** Dataset extract follows **

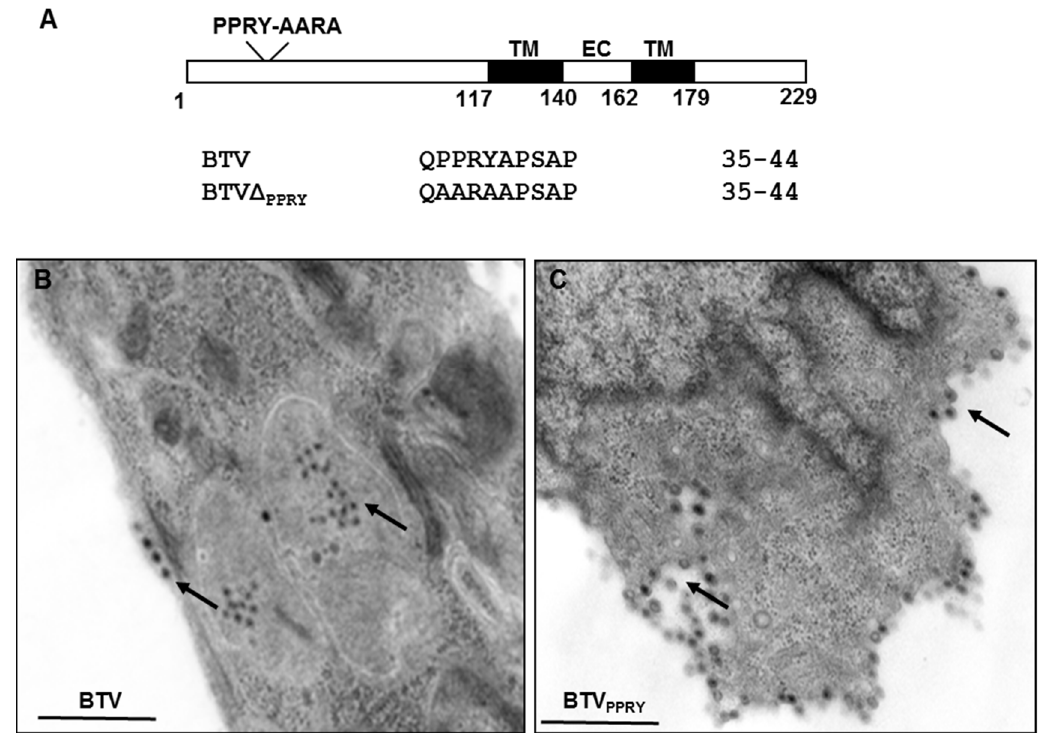
Figure 5. Mutation of PPXY late domain in NS3. ( A ) Schematic representation depicting position of the PPRY motif in NS3. The numbers designate amino acid positions in NS3 sequence; TM and EC signifies transmembrane domain and extra cellular regions ( B , C ). Electron Microscope analysis of PT cell sections infected with WT BTV ( B ) and BTV Δ ( C ) analyzed at 20 h pi. Virus particles under the plasma membrane and within vesicles (black arrows) been indicated. Bar, 500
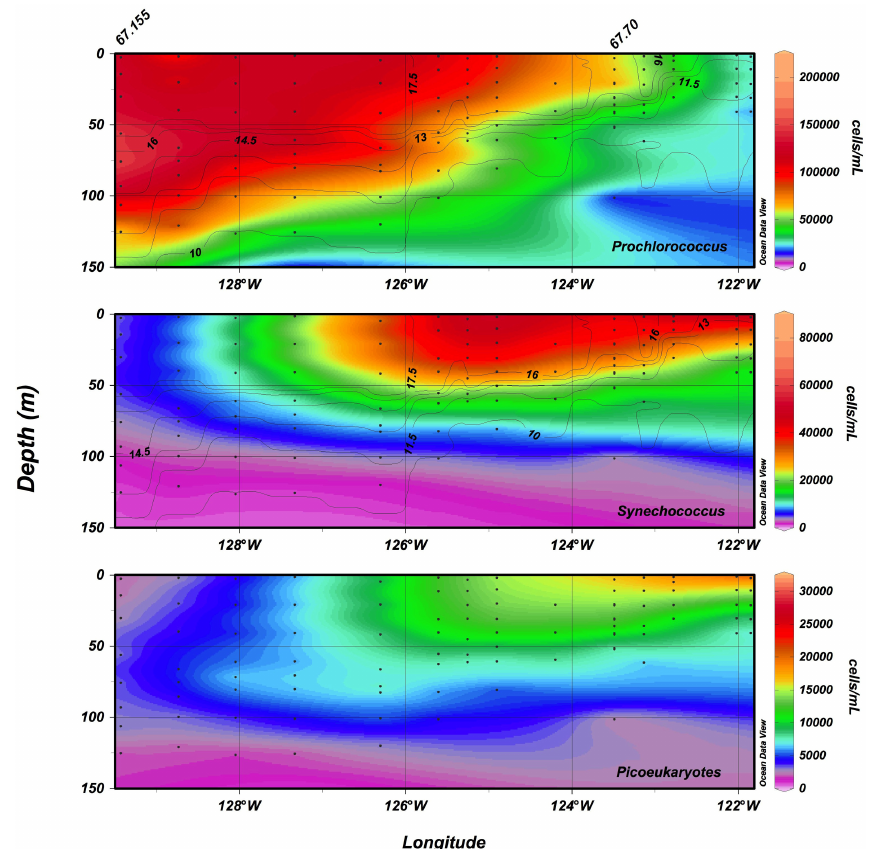
Fig. 2. Abundance of picocyanobacteria and Chl a -containing picoeukaryotes along CalCOFI Line 67. (a) Prochlorococcus , (b) Synechococ- cus , and (c) picoeukaryotes in cells permL, as determined by flow cytometry. Contours indicate water temperature in ◦ C. Sections made in Ocean Data View version 4.5 (http://odv.awi.de) using the VG gridding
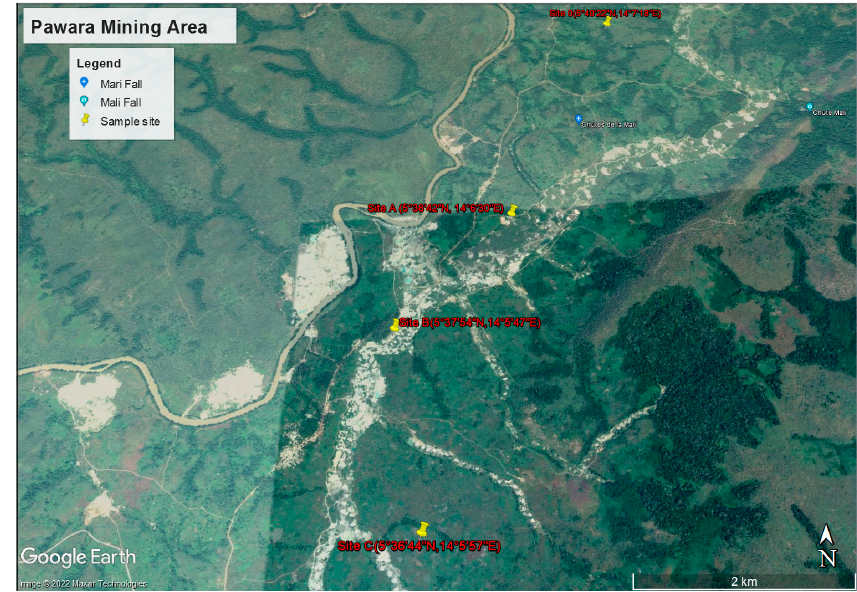
Figure 2. Satellite image showing the location of investigated sites.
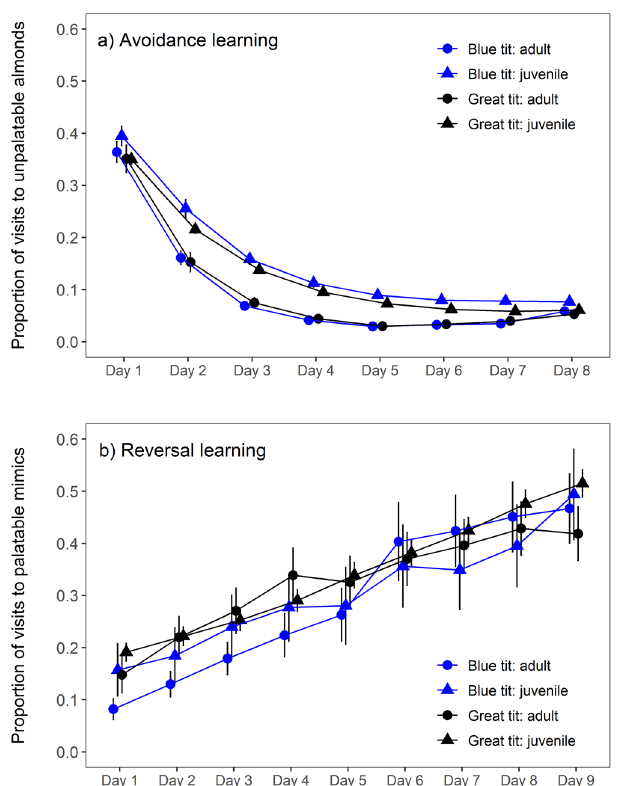
Fig. 2 Learning across days. The proportion of visits ( a ) to the unpalatable feeder in the avoidance learning experiments ( n = 189 birds) and ( b ) to the feeder with palatable mimics in the reversal learning experiment ( n = 118 birds). Graphs show the mean (±s.e.) proportion of visits across the days of the experiment (number of visits to each feeder divided by the total number of visits). All three avoidance learning experiments (red/green, blue/ purple, and yellow/orange) are combined in the graph ( a ). Circles indicate the foraging choices of adults and triangles show the choices of juveniles (blue: blue tits, black: great tits). The plotted data were derived from the generalized linear mixed-effects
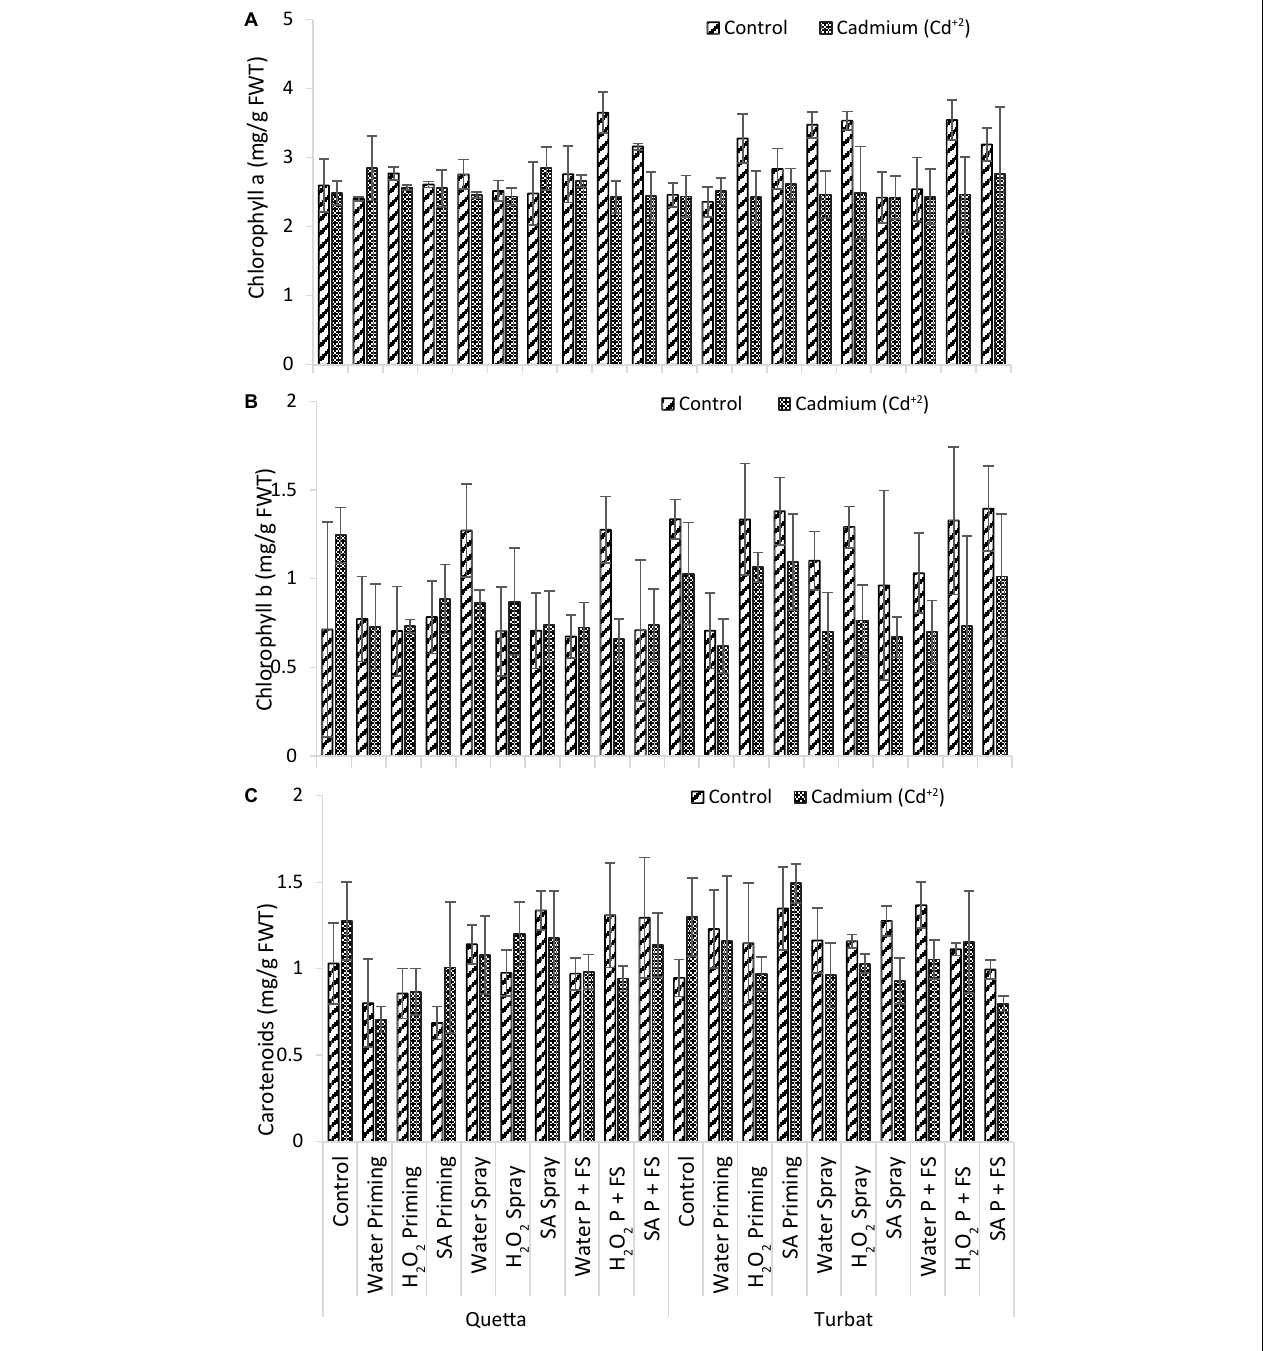
FIGURE 4 | Photosynthetic pigments; Chlorophyll a (A) , Chlorophyll b (B) , carotenoids (C) of milk thistle as affected by SA and H 2 O 2 treatment grown at Quetta and Turbat under cadmium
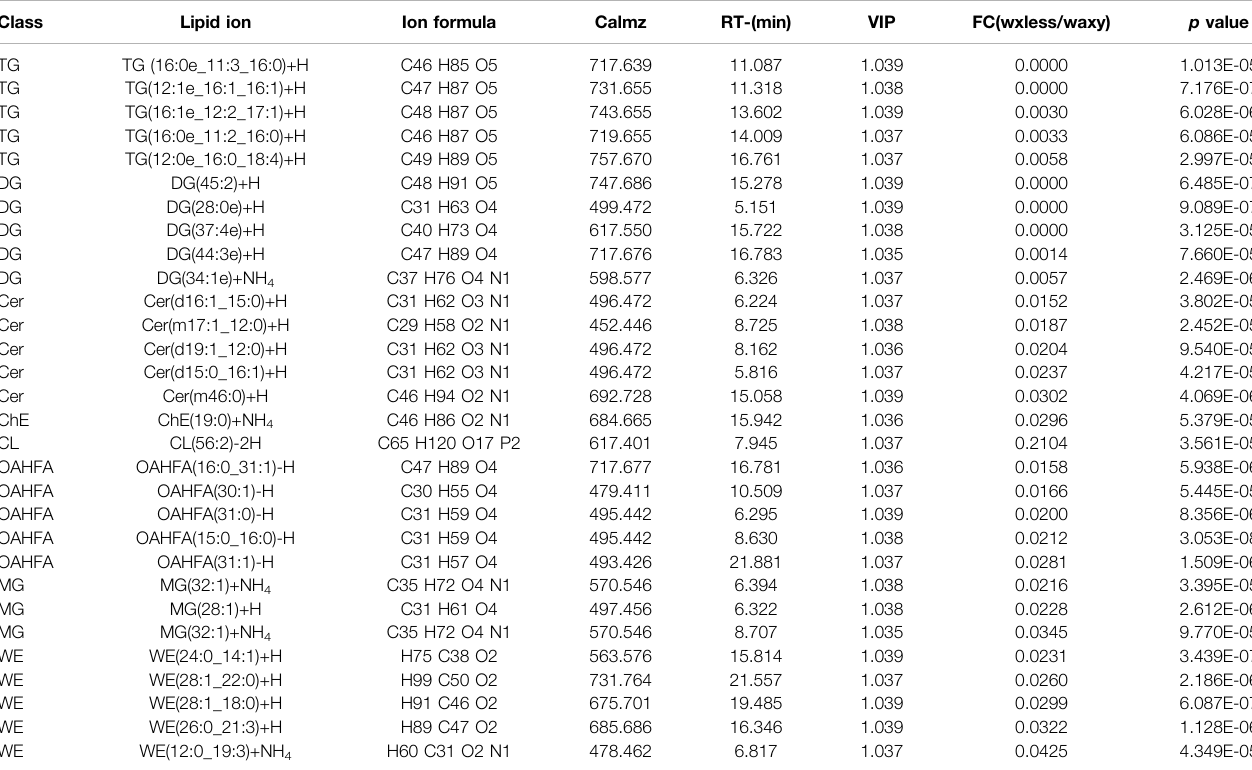
TABLE 1 | Some signi fi cant differences in lipid ions between the two mutants. Class Lipid ion Ion formula Calmz RT-(min) VIP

** End of Dataset extract **

Instructions to follow:
Every line above that holds the word "under" is to be found and copied.

Answer space:
Figure 5. Mutation of PPXY late domain in NS3. ( A ) Schematic representation depicting position of the PPRY motif in NS3. The numbers designate amino acid positions in NS3 sequence; TM and EC signifies transmembrane domain and extra cellular regions ( B , C ). Electron Microscope analysis of PT cell sections infected with WT BTV ( B ) and BTV Δ ( C ) analyzed at 20 h pi. Virus particles under the plasma membrane and within vesicles (black arrows) been indicated. Bar, 500
FIGURE 4 | Photosynthetic pigments; Chlorophyll a (A) , Chlorophyll b (B) , carotenoids (C) of milk thistle as affected by SA and H 2 O 2 treatment grown at Quetta and Turbat under cadmium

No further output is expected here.